Stored items from a collection:
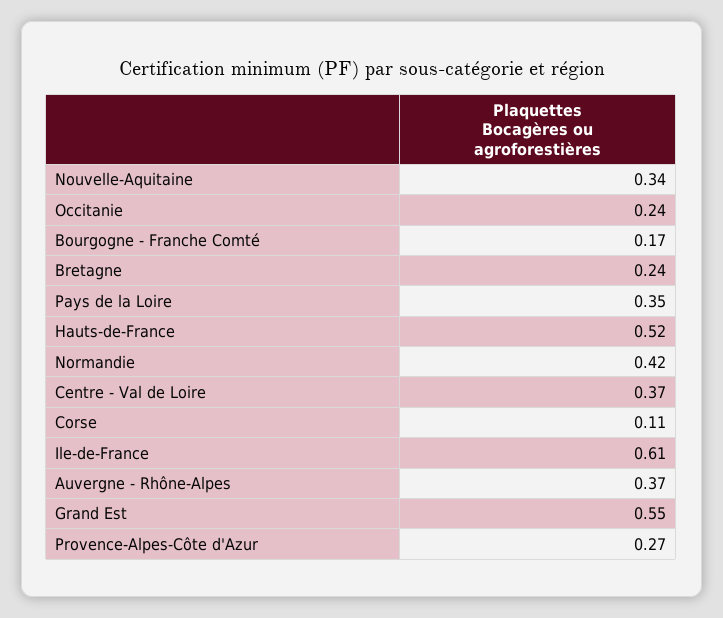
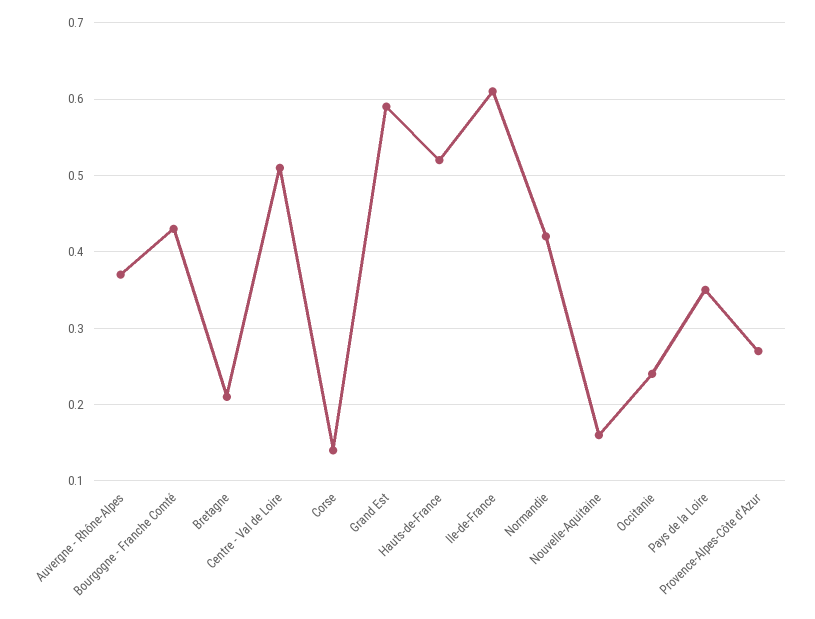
Nouvelle-Aquitaine: 0.34 -> 0.16
Bourgogne - Franche Comté: 0.17 -> 0.43
Bretagne: 0.24 -> 0.21
Centre - Val de Loire: 0.37 -> 0.51
Corse: 0.11 -> 0.14
Grand Est: 0.55 -> 0.59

*Problem statement*: Word for word, retype the lines from the one containing "Bretagne: 0.24 -> 0.21" through the final line of the data, including both ends and nothing more.

*Exercise response*:
Bretagne: 0.24 -> 0.21
Centre - Val de Loire: 0.37 -> 0.51
Corse: 0.11 -> 0.14
Grand Est: 0.55 -> 0.59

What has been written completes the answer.